La trampa, y esto no lo trae Caparrós, es que esa inteligencia produce consumidores esclavos de sus propios clics y no individuos con agencia auténtica. Todos esos ardides, «a cambio…nos prometen un poco más de vida y -Fausto ya lo sabía- a cambio de ese poco somos capaces de entregarlo todo.»
Ese es solo el comienzo del diagnóstico de cosas y formas de subjetivación que el autor narra y encuentra: el hábito de fumar, las vacaciones y el fin de semana, nuestra relación con las redes, los teléfonos, los espejos y las cámaras. Pero todo ello sin descuidar nunca el cuerpo o nuestra relación con el mundo:
«Es signo de los tiempos: estamos preocupados. No conseguimos imaginar un futuro que nos atraiga: esos que supusimos durante un siglo y medio de modernidad se revelaron desastrosos, y estamos sin futuro como un adicto sin su droga. Entonces todo nos resulta amenaza: el futuro, sobre todo, es amenaza, y nos refugiamos en esa forma cool del conservadurismo que solemos llamar ecología.»
No, no se escandalice, no es negacionista, solo añade francamente que a veces podemos hacer más con menos, y que los grandes cambios comienzan con transformaciones en la escala individual. Yo además creo que hay mucho barullo cómplice desde posiciones cómodas y rentables, pero pretendidamente revolucionarias.
La relación con los animales, con nuestra dieta, gallinas, cerdos, comida en general. Todo esto también forma parte de esa mirada fragmentaria que él narra. Porque, en definitiva, estamos también en «el siglo de la comida». También hay que combatir la grasa, ya que esta es una de las grandes peleas de estos tiempos. Irónicamente, en lo que en algunos contextos se combate la comida chatarra, en otros se combate la desnutrición.

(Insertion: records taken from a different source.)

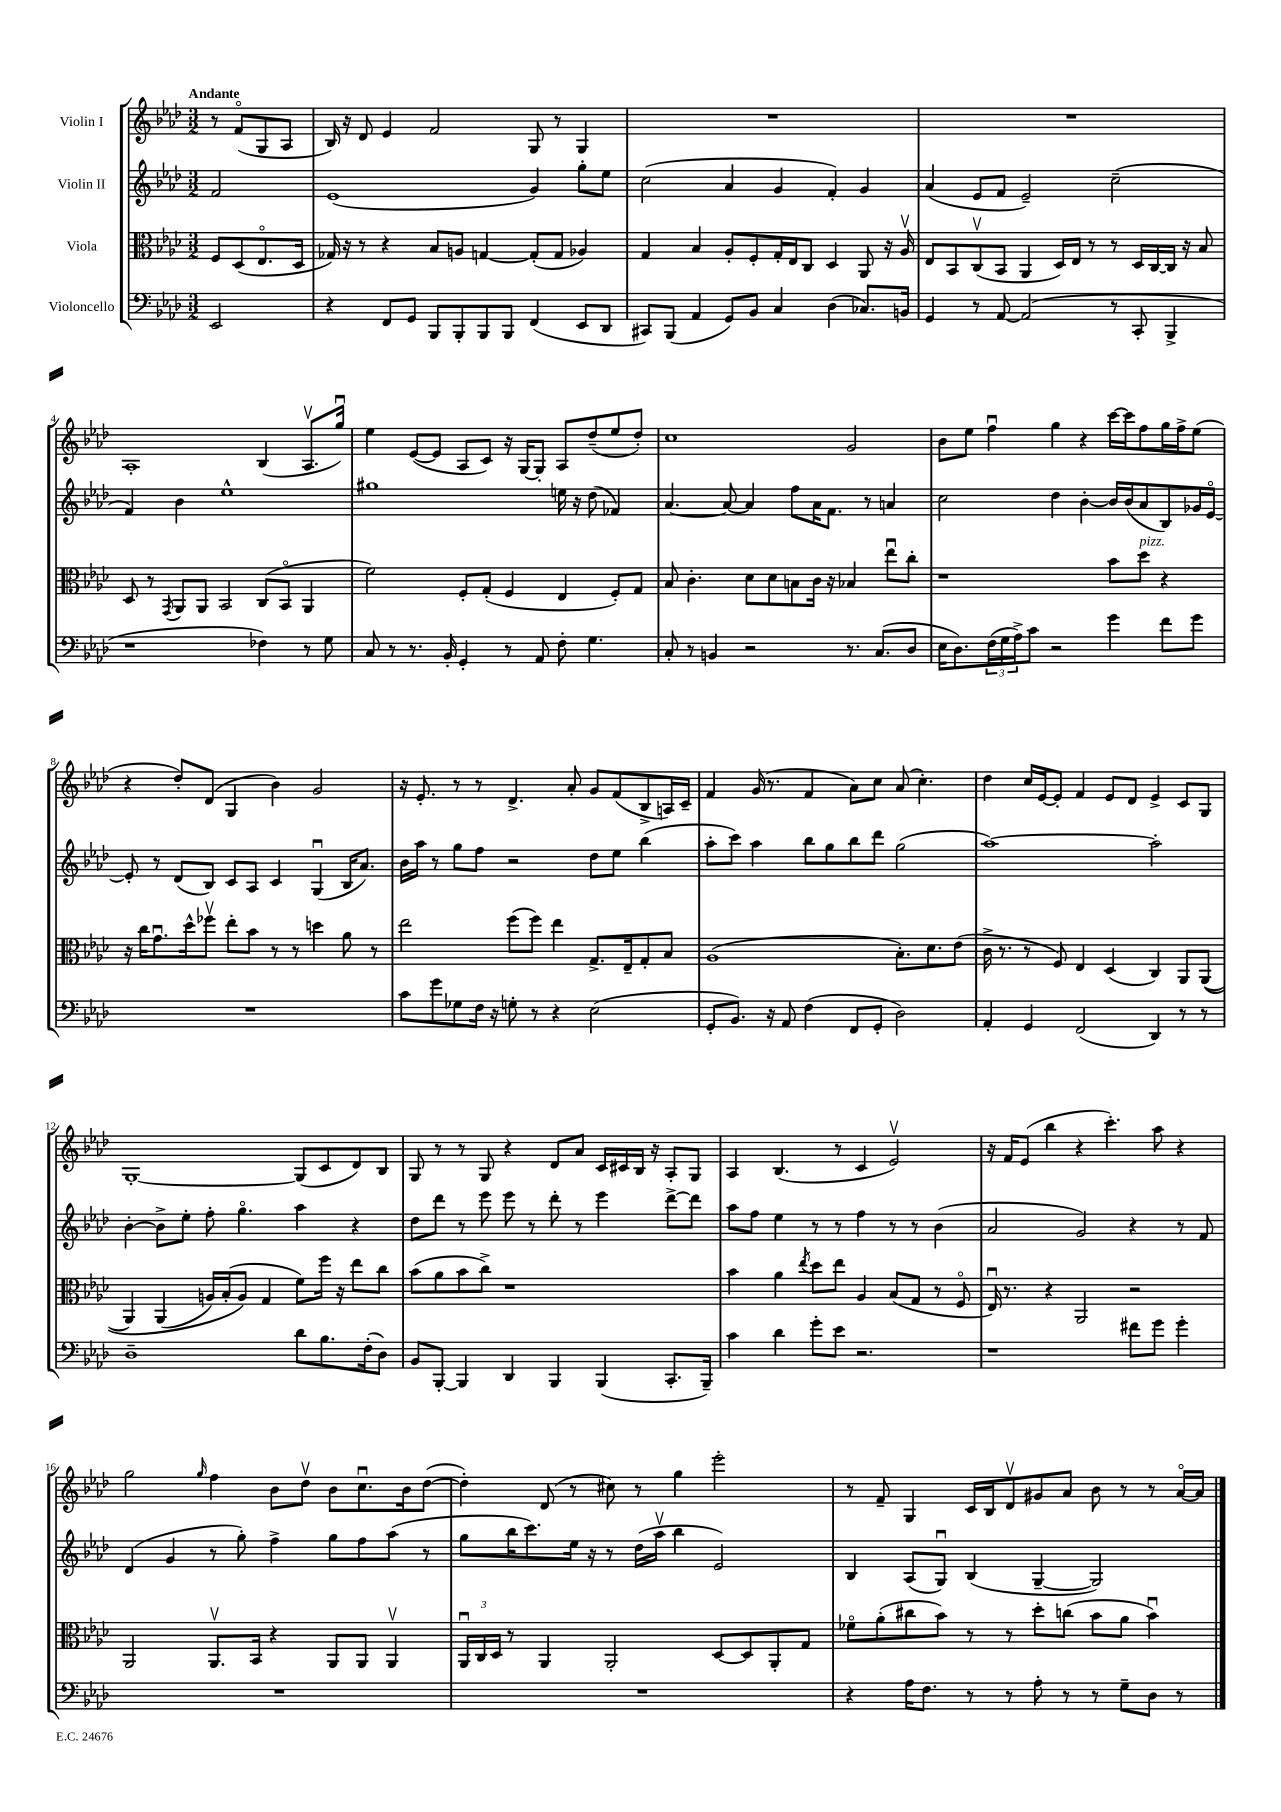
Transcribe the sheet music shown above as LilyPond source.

<<
\new StaffGroup <<
\new Staff = "s0" \with { instrumentName = "Violin I" } {
    \clef treble \key aes \major \numericTimeSignature \time 3/2 \partial 2 \tempo "Andante"
    r8 f'8\flageolet( g8 aes8 |
    bes16) r16 des'8 ees'4 f'2 g8 r8 g4 |
    R1. |
    R1. |
    aes1-. bes4( aes8.\upbow g''16\downbow) |
    ees''4 ees'8~( ees'8 aes8 c'8) r16 g16~ g8-. aes8 des''8--( ees''8 des''8-.) |
    c''1 g'2 |
    bes'8 ees''8 f''4\downbow g''4 r4 c'''16~ c'''16 f''8 g''16 f''16-> ees''8( |
    r4 des''8-.) des'8( g4 bes'4) g'2 |
    r16 ees'8.-. r8 r8 des'4.-> aes'8-. g'8 f'8( bes8-> a16) c'16-- |
    f'4 g'16( r8. f'4 aes'8) c''8 aes'8( c''4.-.) |
    des''4 c''16 ees'16~ ees'8-. f'4 ees'8 des'8 ees'4-> c'8 g8 |
    g1~-. g8( c'8 des'8) bes8 |
    g8 r8 r8 g8 r4 des'8 aes'8 c'16 cis'16 bes16 r16 aes8-. g8 |
    aes4 bes4.( r8 c'4 ees'2\upbow) |
    r16 f'16 ees'8( bes''4 r4 c'''4.-.) aes''8 r4 |
    g''2 \grace { g''16 } f''4 bes'8 des''8\upbow bes'8 c''8.\downbow bes'16 des''8~( |
    des''4-.) des'8( r8 cis''8) r8 g''4 ees'''2-. |
    r8 f'8-- g4 c'16 bes16 des'8\upbow gis'8 aes'8 bes'8 r8 r8 aes'16~\flageolet aes'16 \bar "|." |
}
\new Staff = "s1" \with { instrumentName = "Violin II" } {
    \clef treble \key aes \major \numericTimeSignature \time 3/2 \partial 2
    f'2 |
    ees'1( g'4) g''8-. ees''8 |
    c''2( aes'4 g'4 f'4-.) g'4 |
    aes'4( ees'8 f'8 ees'2--) c''2--( |
    f'4) bes'4 ees''1-^ |
    gis''1 e''16 r16 des''8( fes'4) |
    aes'4.~ aes'8~ aes'4 f''8 aes'16 f'8. r8 a'4 |
    c''2 des''4 bes'4~-. bes'16 bes'16( aes'8 bes8) ges'16 ees'16~\flageolet |
    ees'8-. r8 des'8( bes8) c'8 aes8 c'4 g4\downbow( bes16 aes'8.) |
    bes'16 aes''16 r8 g''8 f''8 r2 des''8 ees''8 bes''4( |
    aes''8-. c'''8) aes''4 bes''8 g''8 bes''8 des'''8 g''2( |
    aes''1~) aes''2-. |
    bes'4~-. bes'8-> ees''8-. f''8-. g''4.\flageolet aes''4 r4 |
    des''8 des'''8 r8 ees'''8 ees'''8 r8 des'''8-. r8 ees'''4 des'''8~-> des'''8 |
    aes''8 f''8 ees''4 r8 r8 f''4 r8 r8 bes'4( |
    aes'2 g'2) r4 r8 f'8 |
    des'4( g'4 r8 g''8-.) f''4-> g''8 f''8 aes''8( r8 |
    g''8 bes''16 c'''8.) ees''16 r16 r8 des''16( aes''16\upbow bes''4 ees'2) |
    bes4 aes8( g8\downbow) bes4( g4~-- g2) \bar "|." |
}
\new Staff = "s2" \with { instrumentName = "Viola" } {
    \clef alto \key aes \major \numericTimeSignature \time 3/2 \partial 2
    f8 des8( ees8.\flageolet des16 |
    ges16) r16 r8 r4 bes8 a8 g4~ g8-.( g8 aes4) |
    g4 bes4 aes8-. f8-. g16-. ees16 c8 des4 aes,8 r16 aes16\upbow |
    ees8 bes,8 c8\upbow( bes,8 aes,4 des16) ees16 r8 r8 des16 c16~ c16 r16 bes8 |
    des8 r8 \acciaccatura { g,8 } aes,8 aes,8 bes,2 c8( bes,8\flageolet aes,4 |
    f'2) f8-. g8-.( f4 ees4 f8-.) g8 |
    bes8 c'4.-. des'8 des'8 b8 c'16 r16 bes4 ees''8\downbow c''8-. |
    r1 bes'8 des''8^\markup { \italic "pizz." } r4 |
    r16 c''16 g'8.\downbow des''16-^ fes''8\upbow ees''8-. bes'8 r8 r8 d''4 aes'8 r8 |
    ees''2 f''8( f''8) ees''4 g8.-> ees16-- g8-. bes8 |
    aes1( bes8.-.) des'8. ees'8( |
    c'16-> r8. r8 f8) ees4 des4( c4) aes,8 aes,8(\( |
    aes,4) aes,4( a16) bes16-.( a8\) g4 f'8) f''16 r16 ees''8 c''8 |
    bes'8( aes'8 bes'8 c''8->) r1 |
    bes'4 aes'4 \acciaccatura { ees''8 } des''8 ees''8 aes4 bes8( g8 r8 f8\flageolet |
    ees16\downbow) r8. r4 aes,2 r2 |
    aes,2 aes,8.\upbow bes,16 r4 aes,8 aes,8 aes,4\upbow |
    \tuplet 3/2 { aes,16\downbow c16 des16 } r8 aes,4 aes,2-. des8~ des8 aes,8-. g8 |
    fes'8\flageolet aes'8-.( cis''8 bes'8) r8 r8 des''8-. c''8( bes'8 aes'8 bes'4\downbow) \bar "|." |
}
\new Staff = "s3" \with { instrumentName = "Violoncello" } {
    \clef bass \key aes \major \numericTimeSignature \time 3/2 \partial 2
    ees,2 |
    r4 f,8 g,8 bes,,8 bes,,8-. bes,,8 bes,,8 f,4( ees,8 des,8 |
    cis,8) bes,,8( aes,4 g,8) bes,8 c4 des4( ces8.) b,16 |
    g,4 r8 aes,8~ aes,2( r8 c,8-. bes,,4-> |
    r1 fes4) r8 g8 |
    c8 r8 r8. bes,16-. g,4-. r8 aes,8 f8-. g4. |
    c8-. r8 b,4 r2 r8. c8.( des8 |
    ees16 des8.) \tuplet 3/2 { f16( g16 aes16->) } c'8 r2 g'4 f'8 g'8 |
    R1. |
    c'8 g'8 ges8 f16 r16 g8-. r8 r4 ees2( |
    g,8-. bes,8.) r16 aes,8 f4( f,8 g,8-. des2) |
    aes,4-. g,4 f,2( des,4) r8 r8 |
    des1-- des'8 bes8. f16-.( des8) |
    bes,8 bes,,8~-. bes,,4 des,4 bes,,4 bes,,4( c,8.-. bes,,16--) |
    c'4 des'4 g'8-. ees'8 r2. |
    r1 fis'8 g'8 g'4-. |
    R1. |
    R1. |
    r4 aes16 f8. r8 r8 aes8-. r8 r8 g8-- des8 r8 \bar "|." |
}
>>
>>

Acá también se da cuenta de la transición de las máquinas. De un mundo en el que ellas fueron un soporte para hacer aquello que dominábamos, a una época en la que ejecutan lo que no somos capaces de hacer.
La comunicación es un ejemplo que el autor toma, muy ilustrativo de cómo la dependencia ha llegado a niveles demenciales. Hay una frase que me encantó, que traduce nuestro patetismo, también el lio en el que estamos y su propio ritmo: «Es una época suavemente agónica.»
Esta colección de ensayos es casi un concierto complejo de voces apocalípticas. Sin embargo, advertimos junto al autor que:
«Los apocalipsis son, sobre todo un modo de manejar las conductas de los amenazados: de decirles qué deberían cuidar, qué deberían cambiar, de fijar la jerarquía de problemas. ¿La temperatura del mañana o el hambre de ahora mismo?»
Todos los fragmentos y relaciones que se describen en este libro dan cuenta de ello: de cómo nos movemos hacia el final de una pretendida era del fuego -si es o no, dejemos al lector de esta gran caverna planetaria que decida.
Desde series, películas, noticias, nuestras vidas penden de una decisión que será tomada con descaro, y con el menor de los rituales posibles: hay que defender la democracia y la libertad. Mientras tanto, nadie sabe qué rayos es eso, pero suena cool. Vivimos bajo amenaza, más que bajo la idea de hacer cumplir un proyecto. Acá, el existencialismo se esquivó de punta a cabo.
A pesar de todo lo anterior, dice Caparrós que lo mejor de los apocalipsis es que nunca se cumplen.
No sé. Tengo mis dudas. Yo me inclino a pensar que se cumplen, pero nunca de la manera en que los apóstoles lo predicen.